BOBBY KARL WORKS THE ROOM
This is a year of significant anniversaries for a number of Nashville’s musical institutions, and a party marking one of them on Monday, March 27, was a doozy.
The day before, the Ryman Auditorium had staged “community day” in honor of its 125th birthday, and on April 1, the Country Music Hall of Fame plans to celebrate its 50th with a day full of events. But on Monday, Tin Pan South was in the spotlight. The Music Row branch of Regions Bank threw open its doors to host the kick-off party for the songwriter festival’s 25th anniversary.
Region’s Lisa Harless proudly showed off a baby grand piano in the bank’s vestibule. It was being played – beautifully — by Rob Arthur. He’s Peter Frampton’s keyboardist who has moved here along with the rock superstar.
Meanwhile, out in the lobby, songwriters were cheek-by-jowl packed in – Rory Bourke, Dennis Morgan, Steve Bogard, Steve O’Brien, Roger Murrah, Jimbeau Hinson, Wood Newton, Jeff Silbar, James Dean Hicks, Lee Thomas Miller, Scott Reeves and more.
Attendee Billy Burnette says he’s set to release an autobiography and accompanying CD this spring. That should be lively reading, since he’s been on the scene since the birth of rock ‘n’ roll, thanks to his pioneering dad and uncle.
Writer-artists working the room included Jim Lauderdale, Rick Monroe, Marc-Alan Barnette, Jeremiah Richey and the like. Monroe posed for a photo with Mayor Megan Barry, whom everyone wanted to meet and greet. She worked the attending media like a pro, as did Erika Wollam Nichols.

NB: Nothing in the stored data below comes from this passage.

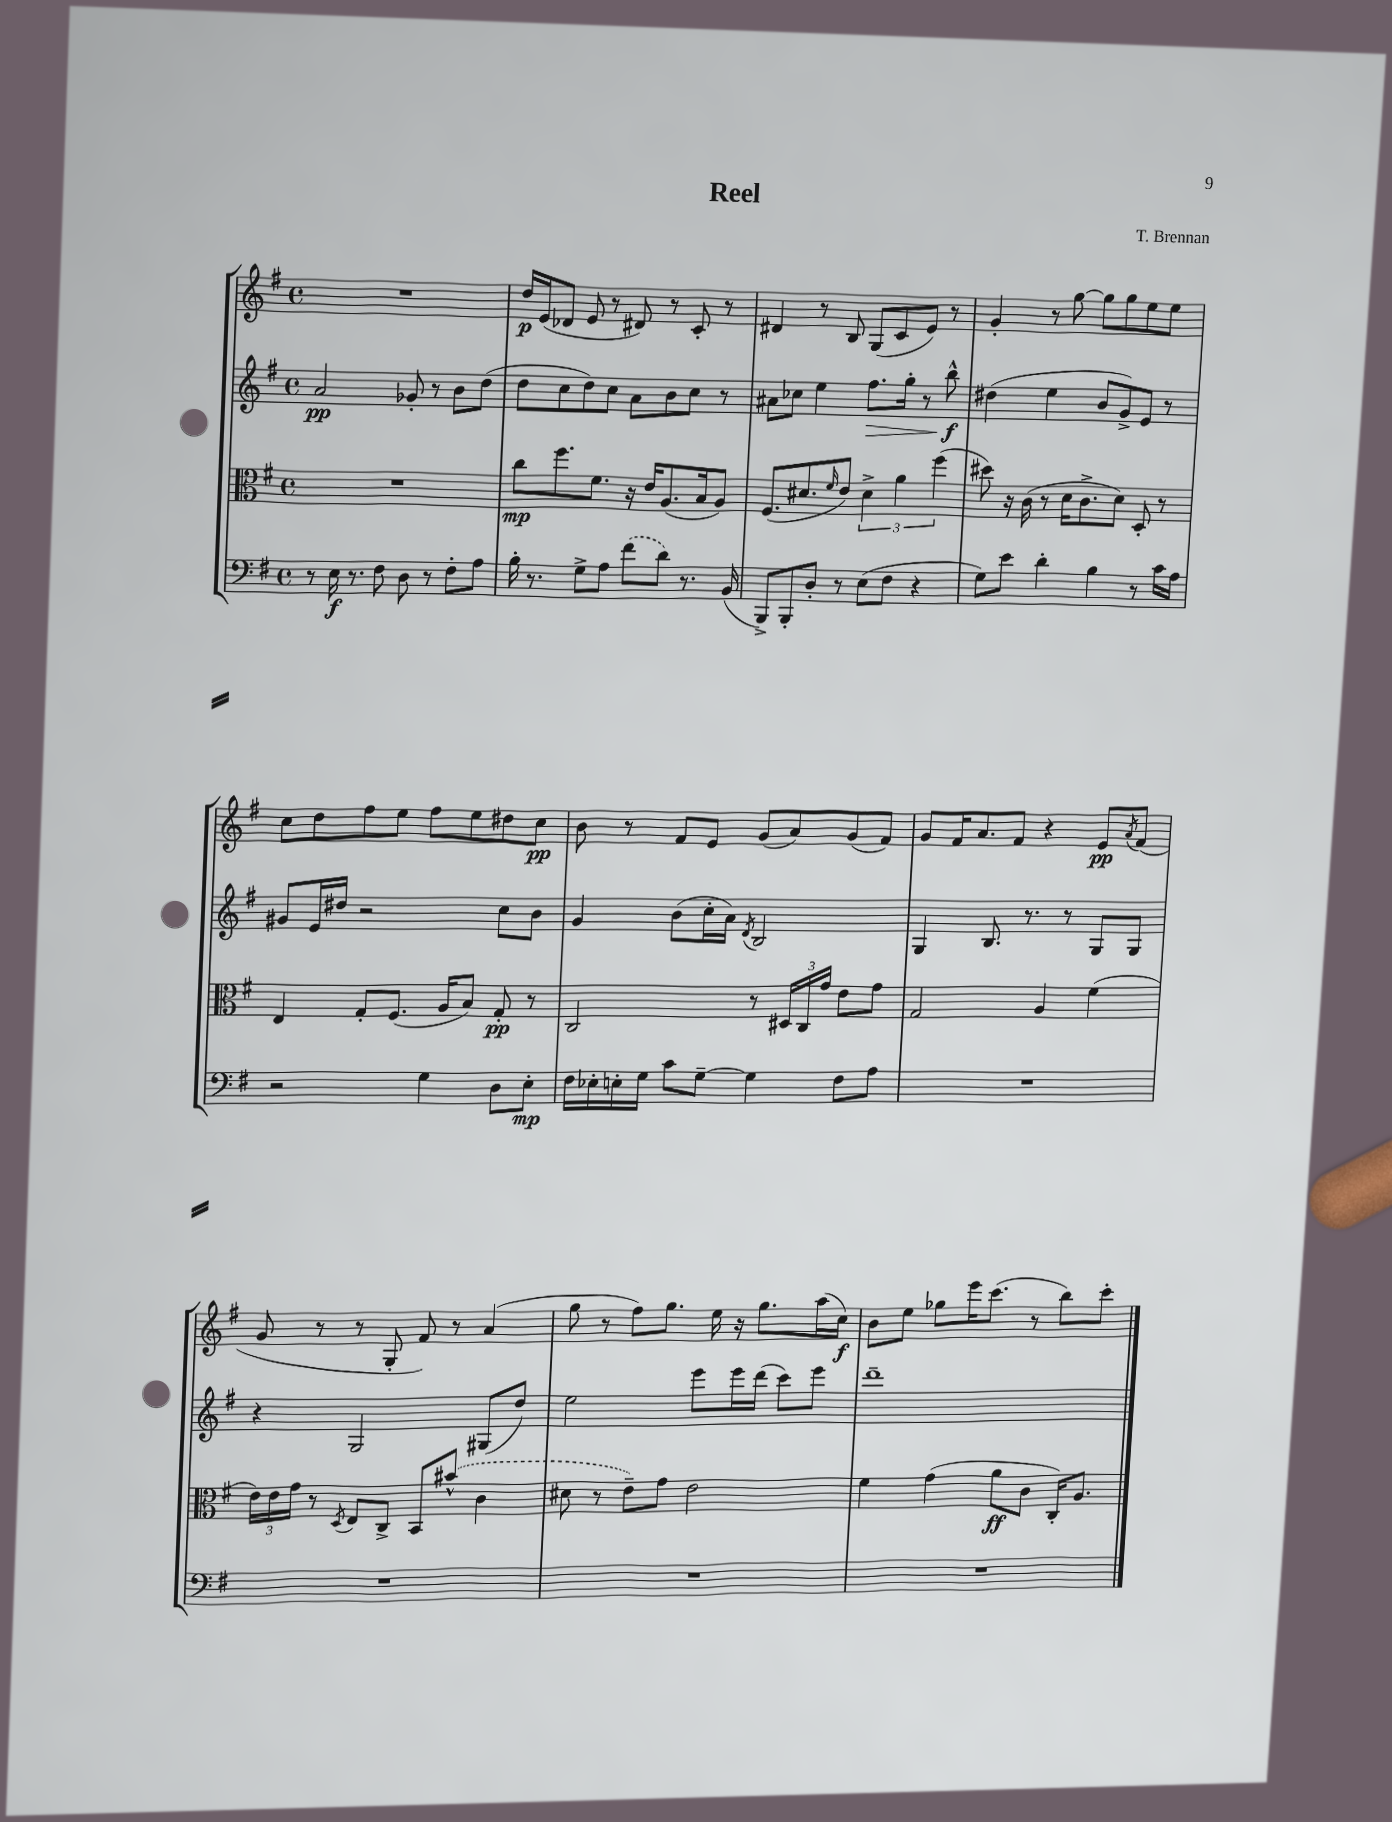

**kern	**dynam	**kern	**dynam	**kern	**dynam	**kern	**dynam
*part4	*part4	*part3	*part3	*part2	*part2	*part1	*part1
*staff4	*staff4	*staff3	*staff3	*staff2	*staff2	*staff1	*staff1
*clefF4	*	*clefC3	*	*clefG2	*	*clefG2	*
*k[f#]	*	*k[f#]	*	*k[f#]	*	*k[f#]	*
*M4/4	*	*M4/4	*	*M4/4	*	*M4/4	*
*met(c)	*	*met(c)	*	*met(c)	*	*met(c)	*
=1	=1	=1	=1	=1	=1	=1	=1
8r	.	1r	.	2a/	pp	1r	.
16E\	f	.	.	.	.	.	.
8.r	.	.	.	.	.	.	.
8F#\	.	.	.	.	.	.	.
8D\	.	.	.	8g-X'/	.	.	.
8r	.	.	.	8r	.	.	.
8F#'\L	.	.	.	8b\L	.	.	.
8A\J	.	.	.	(8dd\J	.	.	.
=2	=2	=2	=2	=2	=2	=2	=2
16B'\	.	8cc\L	mp	8dd\L	.	16dd/LL	p
8.r	.	.	.	.	.	(16e/J	.
.	.	8.ff#\	.	8cc\	.	8d-X/J	.
8G^\L	.	.	.	8dd\)	.	8e/	.
.	.	8.f#\J	.	.	.	.	.
8A\J	.	.	.	8cc\J	.	8r	.
(8f#\L	.	16r	.	8a\L	.	8d#X/)	.
.	.	16e/KL	.	.	.	.	.
8d\J)	.	(8.A/	.	8b\	.	8r	.
8.r	.	.	.	8cc\J	.	8c'/	.
.	.	16B/k	.	.	.	.	.
.	.	8A/J)	.	8r	.	8r	.
(16BB/	.	.	.	.	.	.	.
=3	=3	=3	=3	=3	=3	=3	=3
8BBB^/L)	.	(8.F#/L	.	8a#X\L	.	4d#X/	.
8BBB'/	.	.	.	8cc-X\J	.	.	.
.	.	8.d#X/	.	.	.	.	.
8D'/J	.	.	.	4ee\	.	8r	.
.	.	16qqf#/	.	.	.	.	.
8r	.	8e/J)	.	.	.	8B/	.
!	!	!	!	!	!LO:HP:b	!	!
(8E\L	.	6d#^\	.	8.ff#\L	>	(8G/L	.
8F#\J	.	.	.	.	.	8c/	.
.	.	6a\	.	.	.	.	.
.	.	.	.	16gg'\Jk	.	.	.
4r	.	.	.	8r	.	8e/J)	.
.	.	(6ff#\	.	.	.	.	.
.	.	.	.	8bb^^\	f	8r	.
.	.	.	.	.	]	.	.
=4	=4	=4	=4	=4	=4	=4	=4
8G\L)	.	8dd#X\)	.	(4dd#X\	.	4g'/	.
8e\J	.	16r	.	.	.	.	.
.	.	(16c\	.	.	.	.	.
4d'\	.	8r	.	4ee\	.	8r	.
.	.	16d\KL	.	.	.	[8gg\	.
.	.	8.c^\	.	.	.	.	.
4B\	.	.	.	8b/L	.	8gg\L]	.
.	.	8d\J)	.	8g^/)	.	8gg\	.
8r	.	8D'/	.	8e/J	.	8ee\	.
16c\LL	.	8r	.	8r	.	8ee\J	.
16A\JJ	.	.	.	.	.	.	.
!!LO:LB:g=z
=5	=5	=5	=5	=5	=5	=5	=5
2r	.	4E/	.	8g#X/L	.	8cc\L	.
.	.	.	.	16e/L	.	8dd\	.
.	.	.	.	16dd#X/JJ	.	.	.
.	.	8G'/L	.	2r	.	8ff#\	.
.	.	(8.F#/J	.	.	.	8ee\J	.
4G\	.	.	.	.	.	8ff#\L	.
.	.	16A/KL	.	.	.	.	.
.	.	8B/J)	.	.	.	8ee\	.
8D\L	.	8G'/	pp	8cc\L	.	8dd#X\	.
8E'\J	mp	8r	.	8b\J	.	8cc\J	pp
=6	=6	=6	=6	=6	=6	=6	=6
16F#\LL	.	2C/	.	4g/	.	8b\	.
16E-X'\	.	.	.	.	.	.	.
16En'\	.	.	.	.	.	8r	.
16G\JJ	.	.	.	.	.	.	.
8c\L	.	.	.	(8b\L	.	8f#/L	.
[8G~\J	.	.	.	16cc'\L	.	8e/J	.
.	.	.	.	16a\JJ)	.	.	.
.	.	.	.	8qd/	.	.	.
4G\]	.	8r	.	2B/	.	(8g/L	.
.	.	24D#X/LL	.	.	.	8a/)	.
.	.	24C/	.	.	.	.	.
.	.	24g/JJ	.	.	.	.	.
8F#\L	.	8e\L	.	.	.	(8g/	.
8A\J	.	8g\J	.	.	.	8f#/J)	.
=7	=7	=7	=7	=7	=7	=7	=7
1r	.	2G/	.	4G/	.	8g/L	.
.	.	.	.	.	.	16f#/K	.
.	.	.	.	.	.	8.a/	.
.	.	.	.	8.B/	.	.	.
.	.	.	.	.	.	8f#/J	.
.	.	.	.	8.r	.	.	.
.	.	4A/	.	.	.	4r	.
.	.	.	.	8r	.	.	.
.	.	(4f#\	.	8G/L	.	8e/L	pp
.	.	.	.	.	.	8qa/	.
.	.	.	.	8G/J	.	(8f#/J	.
!!LO:LB:g=z
=8	=8	=8	=8	=8	=8	=8	=8
1r	.	24e\LL)	.	4r	.	8g/	.
.	.	24e\	.	.	.	.	.
.	.	24g\JJ	.	.	.	.	.
.	.	8r	.	.	.	8r	.
.	.	8qD/	.	.	.	.	.
.	.	8E/L	.	2G/	.	8r	.
.	.	8C^/J	.	.	.	8G'/	.
.	.	8BB/L	.	.	.	8f#/)	.
.	.	(8b#X^^/J	.	.	.	8r	.
.	.	4c\	.	(8G#X/L	.	(4a/	.
.	.	.	.	8dd/J)	.	.	.
=9	=9	=9	=9	=9	=9	=9	=9
1r	.	8d#X\	.	2ee\	.	8gg\	.
.	.	8r	.	.	.	8r	.
.	.	8e~\L)	.	.	.	8ff#\L)	.
.	.	8g\J	.	.	.	8.gg\J	.
.	.	2e\	.	8eee\L	.	.	.
.	.	.	.	.	.	16ee\	.
.	.	.	.	16eee\L	.	16r	.
.	.	.	.	(16ddd\JJ	.	8.gg\L	.
.	.	.	.	8ccc\L)	.	.	.
.	.	.	.	8eee\J	.	(16aa\L	.
.	.	.	.	.	.	16cc\JJ)	f
=10	=10	=10	=10	=10	=10	=10	=10
1r	.	4f#\	.	1ddd~	.	8b\L	.
.	.	.	.	.	.	8ee\J	.
.	.	(4g\	.	.	.	8gg-X\L	.
.	.	.	.	.	.	16eee\K	.
.	.	.	.	.	.	(8.ccc\J	.
.	.	8a\L	ff	.	.	.	.
.	.	8c\J	.	.	.	8r	.
.	.	16C'/KL)	.	.	.	8bb\L)	.
.	.	8.A/J	.	.	.	.	.
.	.	.	.	.	.	8ccc'\J	.
==	==	==	==	==	==	==	==
*-	*-	*-	*-	*-	*-	*-	*-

Erika’s Bluebird Café, by the way, is celebrating its 35th anniversary this year.
The catering at the Regions Bank bash was by Maggiano’s Little Italy. And, brother, was it deluxe – spicy meatballs, cucumber slices with herb cheese, BBQ pork sliders, tomato caprese skewers and Italian cheeses covered one grazing station. Those with sweeter palates hovered near the table offering mini crème brulee cups, lemon cookies, mini New York cheesecake morsels and assorted baked delights.
A who’s-who of Music Row fabulons worked the room. Sherrill Blackmon, Barry Coburn, Christy Walker-Watkns, Preshus Tomes Harris, Tracy Gershon, David Preston, Chris Keaton, Randy Perkins, Bob Doyle, Cary Owen, Bev Moser, Jessi Maness, Becky Harris, Nathan Pyle, Andrew Kintz, Craig Shelburne, Craig Campbell, Martha Moore and Butch Baker all schmoozed mightily.
“Is it time for Tin Pan South again, already?” asked John Ozier, marveling that a year had flown by since the last gathering that has become America’s largest songwriter fest.
Yes, and now it’s a grown-up 25 years old.
This year’s Tin Pan South round of showcases will take place Tuesday, Wednesday, Thursday, Friday and Saturday nights, March 29-April 1. The venues are The Blue Bar, The Commodore Grille, Douglas Corner Café, The Country, The Station Inn, The Bluebird Café, Whiskey Rhythm Saloon, The Listening Room, The Hard Rock Café, and 3rd & Lindsley. Arrive early. The shows are often sold out.
The bookings are awesome. Among the 400+ tunesmiths slated to appear are Buddy Cannon, Sonny Curtis, Randy Montana, Billy Montana, Billy Falcon, Mac Davis, Lari White, Lori McKenna, Rhett Akins, Dickey Lee, Pat Alger, Leslie Satcher, Shane McAnally, Brothers Osborne, Natalie Hemby, Brent Cobb, Lance Miller, Kellie Pickler & Kyle Jacobs, Beth Nielsen-Chapman, Keb Mo, Desmond Child, Gary Burr, Paul Overstreet, Kim Richey, Angaleena Presley, Matraca Berg, Gretchen Peters, Larry Gatlin, Allen Shamblin, Al Anderson, Rivers Rutherford, Bobby Braddock and Bekka Bramlett.
The presenter of Tin Pan South is the Nashville Songwriters Association International, which is yet another anniversary celebrant in 2017. This is the NSAI’s 50th birthday. In case you’re keeping score, this year is also the Nashville Symphony’s 70th season, the 10th anniversary of the Music City Walk of Fame, the 60th birthday of RCA Studio B and the 10th anniversary of the opening of the Schermerhorn Symphony Center.